We’ve been talking about cage-busting leadership this week. And it is often easy to assume that the only barrier to change is the cage itself--if it can be busted, then all of our problems will be solved. Without question, innovation in public education has been hamstrung on a number of fronts by one-size-fits-all approaches. Over the years, we’ve written about many of these problems: negligent teacher retention (in The Irreplaceables), forced-placement hiring, meaningless teacher evaluations and quality-blind layoff rules.
But, we have witnessed exactly the type of thing that Rick detailed in his latest book - that restrictions and rules are not always the issue, and freedom to act is not a panacea. Our experience has been that even after the cages are gone, leaders still act like they’re trapped.
Consider charter schools. They can pay their teachers based on almost any criteria they want. They certainly don’t have to fall back on the compensation systems most school districts use, which award pay increases only for seniority or academic credentials and completely ignore performance.
It’s exactly this sort of managerial flexibility that supposedly sets charter schools apart. But with the exception of a few particularly innovative networks, they often resort to the way things mostly are, building lockstep compensation systems that fail to recognize and reward great teaching.
They do this even though dissatisfaction with compensation is one of the top factors that cause great teachers to leave their schools, and even though performance-based compensation systems could help schools keep their best teachers longer. In Washington, D.C., for example, offering bonuses and large raises for outstanding performance has helped the district retain more of its top teachers.
Performance-based compensation should be an obvious path for all charter school managers, because the number one issue many of them face is retaining great teachers over time. And yet this is a case of no cage, no change.
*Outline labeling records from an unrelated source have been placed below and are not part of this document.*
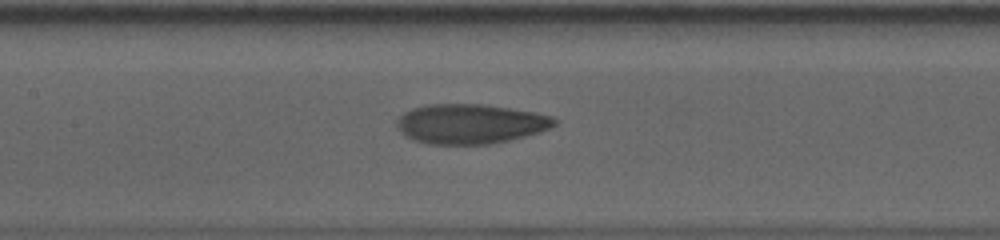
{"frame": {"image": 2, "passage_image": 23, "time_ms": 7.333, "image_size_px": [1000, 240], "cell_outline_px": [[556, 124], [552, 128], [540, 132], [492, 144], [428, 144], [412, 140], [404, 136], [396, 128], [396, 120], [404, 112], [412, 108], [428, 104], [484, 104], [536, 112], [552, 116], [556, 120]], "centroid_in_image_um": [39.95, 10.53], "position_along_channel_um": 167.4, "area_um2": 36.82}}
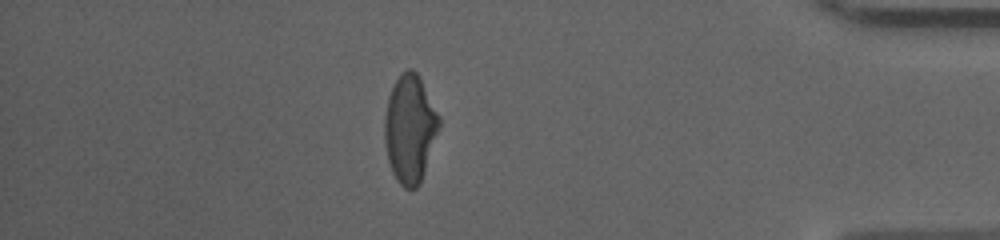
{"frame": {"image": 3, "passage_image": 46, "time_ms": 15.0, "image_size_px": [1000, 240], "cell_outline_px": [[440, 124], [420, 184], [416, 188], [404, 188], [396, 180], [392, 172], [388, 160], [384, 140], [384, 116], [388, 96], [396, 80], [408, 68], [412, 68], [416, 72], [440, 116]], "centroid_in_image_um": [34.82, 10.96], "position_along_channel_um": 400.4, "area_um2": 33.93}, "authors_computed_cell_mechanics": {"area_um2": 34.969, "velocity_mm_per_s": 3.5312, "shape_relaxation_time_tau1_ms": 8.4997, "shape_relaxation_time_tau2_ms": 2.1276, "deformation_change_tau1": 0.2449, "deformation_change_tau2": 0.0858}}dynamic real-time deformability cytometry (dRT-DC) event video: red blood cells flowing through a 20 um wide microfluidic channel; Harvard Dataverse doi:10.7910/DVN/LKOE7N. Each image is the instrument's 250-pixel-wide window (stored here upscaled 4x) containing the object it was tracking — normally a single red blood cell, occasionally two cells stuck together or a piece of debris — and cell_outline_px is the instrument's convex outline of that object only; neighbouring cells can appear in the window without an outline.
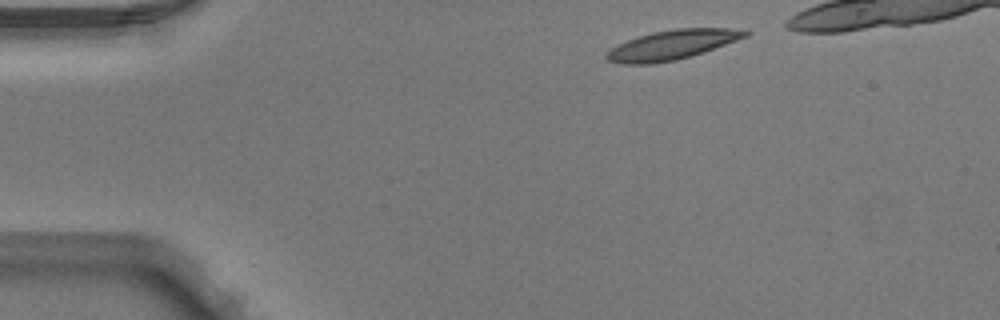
{"species": "Egyptian fruit bat (a non-hibernating species)", "species_latin": "Rousettus aegyptiacus", "temperature_condition": "warm", "stored_images_in_passage": 3, "camera_frame_rate_fps": 3000, "um_per_image_px": 0.085, "animal": {"sex": "male"}, "frame": {"image": 1, "passage_image": 1, "time_ms": 0.0, "image_size_px": [1000, 320], "cell_outline_px": [[752, 32], [748, 36], [704, 52], [692, 56], [676, 60], [652, 64], [624, 64], [608, 60], [604, 56], [612, 48], [636, 36], [652, 32], [676, 28], [728, 28]], "centroid_in_image_um": [57.14, 3.81], "position_along_channel_um": 27.9, "area_um2": 23.76}}
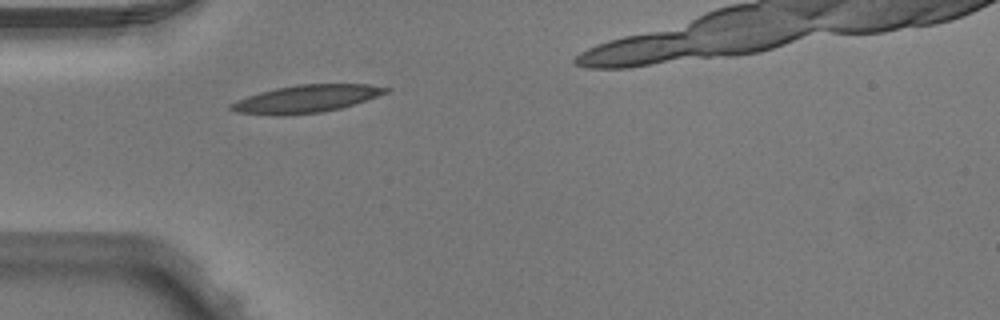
{"frame": {"image": 2, "passage_image": 3, "time_ms": 0.667, "image_size_px": [1000, 320], "cell_outline_px": [[392, 88], [388, 92], [340, 108], [320, 112], [288, 116], [276, 116], [236, 112], [228, 108], [228, 104], [236, 100], [260, 92], [276, 88], [300, 84], [368, 84]], "centroid_in_image_um": [25.97, 8.41], "position_along_channel_um": 59.0, "area_um2": 24.85}}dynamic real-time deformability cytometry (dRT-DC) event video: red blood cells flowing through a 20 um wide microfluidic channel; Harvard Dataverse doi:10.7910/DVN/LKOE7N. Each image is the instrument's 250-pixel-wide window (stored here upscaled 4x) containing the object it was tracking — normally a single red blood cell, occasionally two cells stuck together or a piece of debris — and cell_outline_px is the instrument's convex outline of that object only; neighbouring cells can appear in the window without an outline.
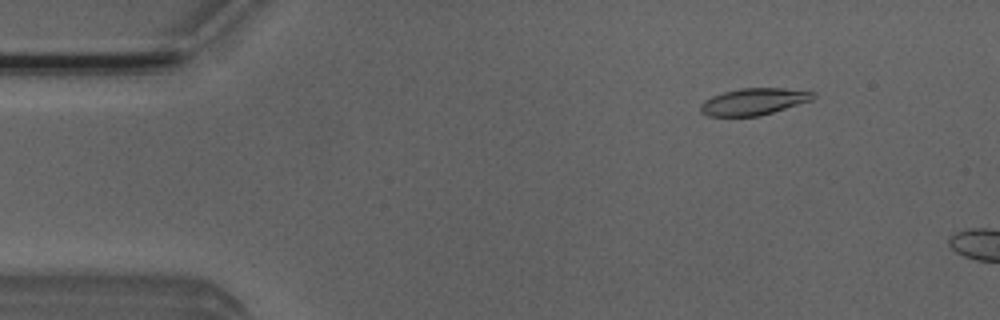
{"species": "Egyptian fruit bat (a non-hibernating species)", "species_latin": "Rousettus aegyptiacus", "temperature_condition": "room temperature", "stored_images_in_passage": 10, "camera_frame_rate_fps": 3000, "um_per_image_px": 0.085, "animal": {"sex": "male"}, "frame": {"image": 1, "passage_image": 6, "time_ms": 1.667, "image_size_px": [1000, 320], "cell_outline_px": [[816, 96], [812, 100], [760, 116], [708, 116], [700, 112], [700, 104], [704, 100], [712, 96], [724, 92], [740, 88], [784, 88], [816, 92]], "centroid_in_image_um": [64.07, 8.63], "position_along_channel_um": 20.9, "area_um2": 17.63}}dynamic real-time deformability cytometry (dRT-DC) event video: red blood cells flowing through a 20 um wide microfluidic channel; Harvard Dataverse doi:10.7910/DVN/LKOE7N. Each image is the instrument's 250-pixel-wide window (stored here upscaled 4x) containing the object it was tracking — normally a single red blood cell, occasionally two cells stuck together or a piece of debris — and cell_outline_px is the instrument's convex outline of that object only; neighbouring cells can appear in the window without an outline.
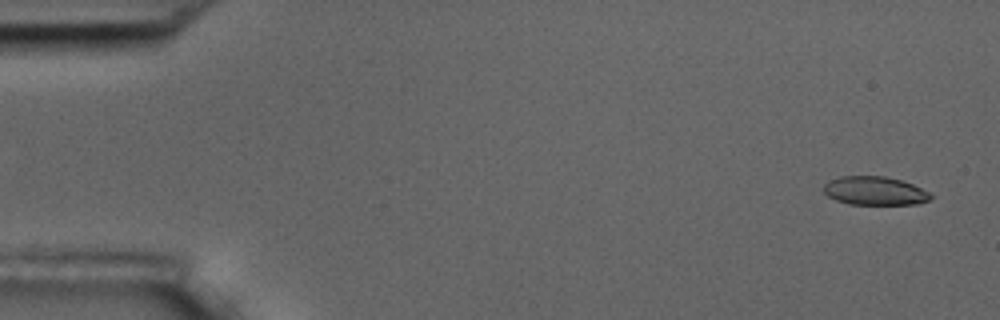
{"species": "common noctule bat (a hibernating species)", "species_latin": "Nyctalus noctula", "temperature_condition": "room temperature", "stored_images_in_passage": 6, "camera_frame_rate_fps": 3000, "um_per_image_px": 0.085, "animal": {"sex": "male", "body_mass_g": 17.5, "forearm_length_mm": 52.3}, "frame": {"image": 1, "passage_image": 1, "time_ms": 0.0, "image_size_px": [1000, 320], "cell_outline_px": [[932, 196], [928, 200], [920, 204], [848, 204], [836, 200], [828, 196], [824, 192], [824, 184], [828, 180], [840, 176], [884, 176], [900, 180], [912, 184], [928, 192]], "centroid_in_image_um": [74.32, 16.22], "position_along_channel_um": 10.7, "area_um2": 17.74}}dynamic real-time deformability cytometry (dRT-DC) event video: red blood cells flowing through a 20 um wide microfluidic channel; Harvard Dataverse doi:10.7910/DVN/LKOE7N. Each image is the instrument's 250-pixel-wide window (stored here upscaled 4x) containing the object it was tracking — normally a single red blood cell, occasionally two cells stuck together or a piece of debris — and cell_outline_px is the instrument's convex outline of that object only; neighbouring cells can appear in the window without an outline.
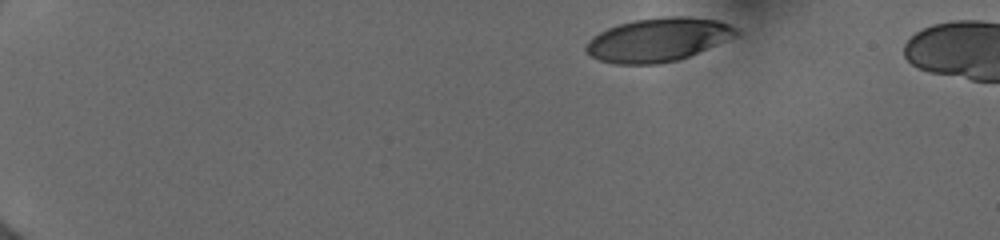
{"species": "human", "species_latin": "Homo sapiens", "temperature_condition": "cold", "stored_images_in_passage": 8, "camera_frame_rate_fps": 3000, "um_per_image_px": 0.085, "donor": {"sex": "female"}, "frame": {"image": 1, "passage_image": 1, "time_ms": 0.0, "image_size_px": [1000, 240], "cell_outline_px": [[740, 32], [736, 36], [688, 56], [676, 60], [660, 64], [616, 64], [600, 60], [592, 56], [584, 48], [588, 40], [592, 36], [608, 28], [620, 24], [636, 20], [668, 16], [684, 16], [716, 20], [728, 24], [736, 28]], "centroid_in_image_um": [55.92, 3.38], "position_along_channel_um": 29.1, "area_um2": 37.69}}
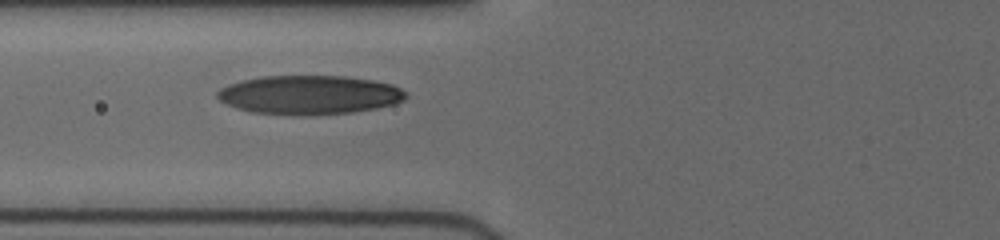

Or, consider quality-blind layoff rules, which require layoff decisions to be based on seniority alone. Research clearly shows that they hurt teachers and students, yet these destructive policies have proved difficult to end--in part because districts sometimes fail to grasp that they have the power to do so.
Many states require quality-blind rules by law, and a few require specific quality-based rules. However, more than 30 states allow individual districts to decide on their own layoff rules through collective bargaining or other means. Even when given the option, though, most districts never question the quality-blind approach and put little or no effort into finding a better way. This is true even in districts that don’t need to negotiate layoff rules with their local teachers’ unions. Seniority is an effortless and conventional way to make decisions, so it sticks. No cage, no change.
The lesson here is that you need courageous leadership even when the policy cages are gone. It’s important to get the policies right, but even the best policies can be undermined by lax implementation. This is easier said than done, of course. Stepping outside established norms requires us to make a compelling case for new ideas that can generate significant blowback.
Real cage-busters see this challenge as an opportunity, not a reason to settle for the old way of doing things. They know how to keep leading even after the cages are busted.